Sur les autres demandes
Il convient de confirmer le jugement déféré en ses dispositions relatives à l'exécution provisoire, aux frais irrépétibles et aux dépens.
La SCI de placement Lamda qui succombe en son appel sera condamnée aux dépens de la procédure d'appel ainsi qu'à payer une somme de 3.000 € en application de l'article 700 du code de procédure civile.
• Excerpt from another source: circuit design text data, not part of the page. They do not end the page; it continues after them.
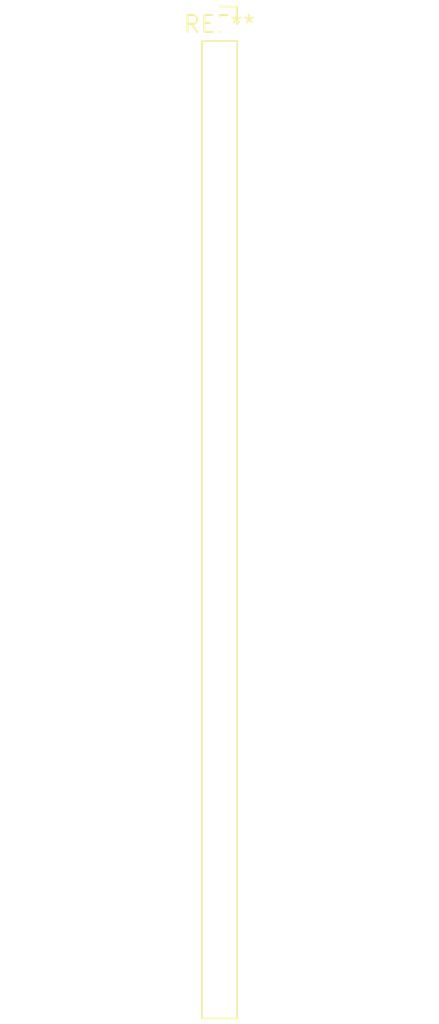
<source format=kicad_pcb>
(kicad_pcb (version 20240108) (generator pcbnew)

  (general
    (thickness 1.6)
  )

  (paper "A4")
  (layers
    (0 "F.Cu" signal)
    (31 "B.Cu" signal)
    (32 "B.Adhes" user "B.Adhesive")
    (33 "F.Adhes" user "F.Adhesive")
    (34 "B.Paste" user)
    (35 "F.Paste" user)
    (36 "B.SilkS" user "B.Silkscreen")
    (37 "F.SilkS" user "F.Silkscreen")
    (38 "B.Mask" user)
    (39 "F.Mask" user)
    (40 "Dwgs.User" user "User.Drawings")
    (41 "Cmts.User" user "User.Comments")
    (42 "Eco1.User" user "User.Eco1")
    (43 "Eco2.User" user "User.Eco2")
    (44 "Edge.Cuts" user)
    (45 "Margin" user)
    (46 "B.CrtYd" user "B.Courtyard")
    (47 "F.CrtYd" user "F.Courtyard")
    (48 "B.Fab" user)
    (49 "F.Fab" user)
    (50 "User.1" user)
    (51 "User.2" user)
    (52 "User.3" user)
    (53 "User.4" user)
    (54 "User.5" user)
    (55 "User.6" user)
    (56 "User.7" user)
    (57 "User.8" user)
    (58 "User.9" user)
  )

  (setup
    (pad_to_mask_clearance 0)
    (pcbplotparams
      (layerselection 0x00010fc_ffffffff)
      (plot_on_all_layers_selection 0x0000000_00000000)
      (disableapertmacros false)
      (usegerberextensions false)
      (usegerberattributes false)
      (usegerberadvancedattributes false)
      (creategerberjobfile false)
      (dashed_line_dash_ratio 12.000000)
      (dashed_line_gap_ratio 3.000000)
      (svgprecision 4)
      (plotframeref false)
      (viasonmask false)
      (mode 1)
      (useauxorigin false)
      (hpglpennumber 1)
      (hpglpenspeed 20)
      (hpglpendiameter 15.000000)
      (dxfpolygonmode false)
      (dxfimperialunits false)
      (dxfusepcbnewfont false)
      (psnegative false)
      (psa4output false)
      (plotreference false)
      (plotvalue false)
      (plotinvisibletext false)
      (sketchpadsonfab false)
      (subtractmaskfromsilk false)
      (outputformat 1)
      (mirror false)
      (drillshape 1)
      (scaleselection 1)
      (outputdirectory "")
    )
  )

  (net 0 "")

  (footprint "PinSocket_1x30_P2.54mm_Vertical" (layer "F.Cu") (at 0 0))

)

</source>
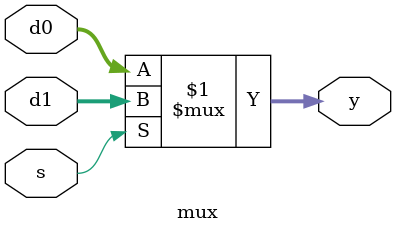
<source format=sv>
module mux #(
    parameter WIDTH = 8
)(  input logic[WIDTH-1:0] d0, d1,
    input logic s,
    output [WIDTH-1:0] y);

    assign y = s ? d1 : d0;

endmodule
</source>
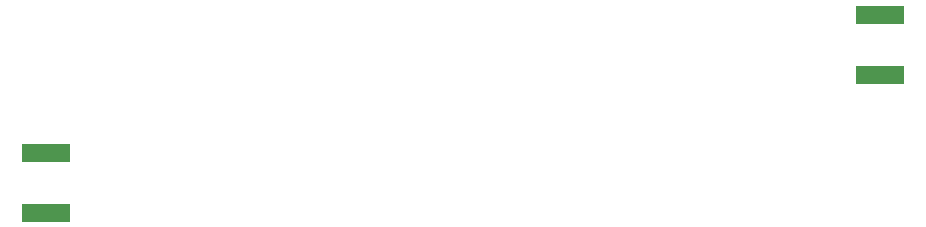
<source format=gbp>
G04 Layer: BottomPasteMaskLayer*
G04 EasyEDA v6.4.7, 2020-09-29T11:03:38+03:00*
G04 9486de1159244eee9c784153b90ba1e7,e225996ff9fb4a0db64c6d6541834e49,10*
G04 Gerber Generator version 0.2*
G04 Scale: 100 percent, Rotated: No, Reflected: No *
G04 Dimensions in millimeters *
G04 leading zeros omitted , absolute positions ,3 integer and 3 decimal *
%FSLAX33Y33*%
%MOMM*%
G90*
D02*

%ADD18R,4.064000X1.524000*%

%LPD*%
G54D18*
G01X4444Y11430D03*
G01X4444Y6350D03*
G01X75058Y18034D03*
G01X75058Y23114D03*
M00*
M02*

</source>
Les autres demandes seront rejetées.
PAR CES MOTIFS
La cour, statuant publiquement par arrêt mis à disposition au greffe, contradictoire et en dernier ressort,
Confirme le jugement rendu le 23 septembre 2021 par le tribunal judiciaire de Paris (RG n° 18/6897) en toutes ses dispositions sauf en ce qu'il a débouté la société BTSG représentée par Me M. [M] es qualités de liquidateur judiciaire de la société Camaïeu International du surplus de leurs demandes ;
Y ajoutant,
Dit que les intérêts au taux légal sur la somme de 63.637,79 € dus par la SCI DE PLACEMENT LAMDA à la société BTSG représentée par Me M. [M] es qualités de liquidateur judiciaire de la société CAMAIEU INTERNATIONAL échus au moins pour une année entière produiront intérêts conformément aux dispositions de l'article 1343-2 du code civil et condamne la SCI DE PLACEMENT LAMDA à payer ces intérêts ;
Déboute la SCI DE PLACEMENT LAMDA de l'ensemble de ses demandes notamment celle aux fins de voir fixer sa créance au passif de la société CAMAIEU INTERNATIONAL à la somme totale de 113.738,23 euros (comprenant 45.100,44 € au titre de la dette locative , 63.637,79 € au titre du dépôt de garantie conservé et 5.000 € en application de l'article 700 du code de procédure civile) ;
Déboute la société BTSG représentée par Me M. [M] es qualités de liquidateur judiciaire de la société CAMAIEU INTERNATIONAL de sa demande subsidiaire aux fins de voir dire que l'indexation du loyer prévu dans le contrat de bail en cause devrait s'appliquer annuellement à la date anniversaire du contrat de bail avec pour indice de base le dernier indice connu à la date de prise d'effet du bail ;
Condamne la SCI DE PLACEMENT LAMDA à payer à à la société BTSG représentée par Me M. [M] es qualités de liquidateur judiciaire de la société CAMAIEU INTERNATIONAL la somme de 3.000 € en application de l'article 700 du code de procédure civile ;
Rejette les autres demandes ;
Condamne la SCI DE PLACEMENT LAMDA aux dépens de la procédure d'appel avec distraction au profit de Me N. Corbiere, avocat, conformément aux dispositions de l'article 699 du code de procédure civile.